February 5, 2011 | 12:47 pm

General Amnesty International released a statement Saturday saying 35 foreign and Egyptian human-rights activists detained earlier in the week by the Egyptian military had been freed.

The London-based group is calling for an investigation into the detentions.

The detained activists included lawyers and journalists affiliated with Amnesty International and New York-based Human Rights Watch, according to the statement. The activists were arrested Thursday when military police raided the offices of the Hisham Mubarak Law Center in Cairo, the statement said.

The military released foreign activists first on Friday, followed by their Egyptian counterparts Saturday, the statement said.

"The Egyptian government should never have arrested human rights monitors and journalists in the first place," said Human Rights Watch Executive Director Kenneth Roth in a statement posted on the group's website.

Amnesty worker Said Haddadi, a French national, told the Associated Press that the group of detainees was handcuffed for an afternoon and evening, and blindfolded for most of the following 24-hour period.

Haddadi said that during an interrogation, the military told him that the group was being held for its own protection.

→ Stored records:
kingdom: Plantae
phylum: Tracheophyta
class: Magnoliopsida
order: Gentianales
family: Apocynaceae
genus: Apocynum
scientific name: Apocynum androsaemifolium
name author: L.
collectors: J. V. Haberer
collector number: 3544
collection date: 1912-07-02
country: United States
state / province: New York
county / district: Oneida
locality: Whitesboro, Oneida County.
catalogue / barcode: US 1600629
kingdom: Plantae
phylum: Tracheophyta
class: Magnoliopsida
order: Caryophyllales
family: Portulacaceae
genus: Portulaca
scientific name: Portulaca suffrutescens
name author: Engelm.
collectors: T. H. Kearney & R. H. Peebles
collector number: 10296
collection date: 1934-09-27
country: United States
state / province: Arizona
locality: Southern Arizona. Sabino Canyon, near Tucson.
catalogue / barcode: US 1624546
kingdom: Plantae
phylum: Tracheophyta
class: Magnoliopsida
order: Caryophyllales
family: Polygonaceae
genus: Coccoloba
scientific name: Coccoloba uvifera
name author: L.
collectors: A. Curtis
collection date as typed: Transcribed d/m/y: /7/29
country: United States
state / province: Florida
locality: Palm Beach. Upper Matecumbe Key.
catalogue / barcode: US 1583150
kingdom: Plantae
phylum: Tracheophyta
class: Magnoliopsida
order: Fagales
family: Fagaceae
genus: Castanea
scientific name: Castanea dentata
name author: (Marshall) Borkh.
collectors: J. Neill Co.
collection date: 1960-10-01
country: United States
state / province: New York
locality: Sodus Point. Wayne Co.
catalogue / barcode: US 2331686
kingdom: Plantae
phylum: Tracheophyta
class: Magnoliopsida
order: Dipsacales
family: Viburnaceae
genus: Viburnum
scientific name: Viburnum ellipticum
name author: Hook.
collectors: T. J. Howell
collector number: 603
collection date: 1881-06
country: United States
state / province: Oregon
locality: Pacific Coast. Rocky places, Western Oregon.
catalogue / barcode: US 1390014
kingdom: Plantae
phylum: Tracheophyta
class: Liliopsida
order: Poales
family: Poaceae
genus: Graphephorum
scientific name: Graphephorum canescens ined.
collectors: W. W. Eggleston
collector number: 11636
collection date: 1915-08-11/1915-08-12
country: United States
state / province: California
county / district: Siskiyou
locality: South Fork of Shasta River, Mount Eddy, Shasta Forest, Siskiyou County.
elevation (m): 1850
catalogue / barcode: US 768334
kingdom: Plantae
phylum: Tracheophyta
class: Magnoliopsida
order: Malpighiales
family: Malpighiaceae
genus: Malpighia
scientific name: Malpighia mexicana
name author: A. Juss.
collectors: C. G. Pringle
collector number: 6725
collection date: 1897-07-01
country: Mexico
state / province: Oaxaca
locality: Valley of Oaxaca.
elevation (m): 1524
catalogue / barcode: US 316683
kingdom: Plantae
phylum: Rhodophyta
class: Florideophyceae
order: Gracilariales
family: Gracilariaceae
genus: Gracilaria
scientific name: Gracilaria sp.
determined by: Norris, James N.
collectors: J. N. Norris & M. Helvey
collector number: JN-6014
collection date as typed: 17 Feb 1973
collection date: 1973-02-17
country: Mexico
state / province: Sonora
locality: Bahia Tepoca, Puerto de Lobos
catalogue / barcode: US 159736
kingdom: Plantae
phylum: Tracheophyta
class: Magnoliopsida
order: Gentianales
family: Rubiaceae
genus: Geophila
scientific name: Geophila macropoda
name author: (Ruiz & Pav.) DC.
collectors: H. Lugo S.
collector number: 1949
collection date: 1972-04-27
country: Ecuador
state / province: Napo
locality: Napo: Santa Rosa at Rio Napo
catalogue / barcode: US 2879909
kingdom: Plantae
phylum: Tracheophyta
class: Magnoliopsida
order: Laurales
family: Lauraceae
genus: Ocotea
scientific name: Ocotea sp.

→ Task to carry out: Using the news report on the detained activists, explain in one to three sentences what reason the military gave for holding the group.

→ Right answer: According to Said Haddadi, an Amnesty worker and French national, the military told him during an interrogation that the group was being held for its own protection.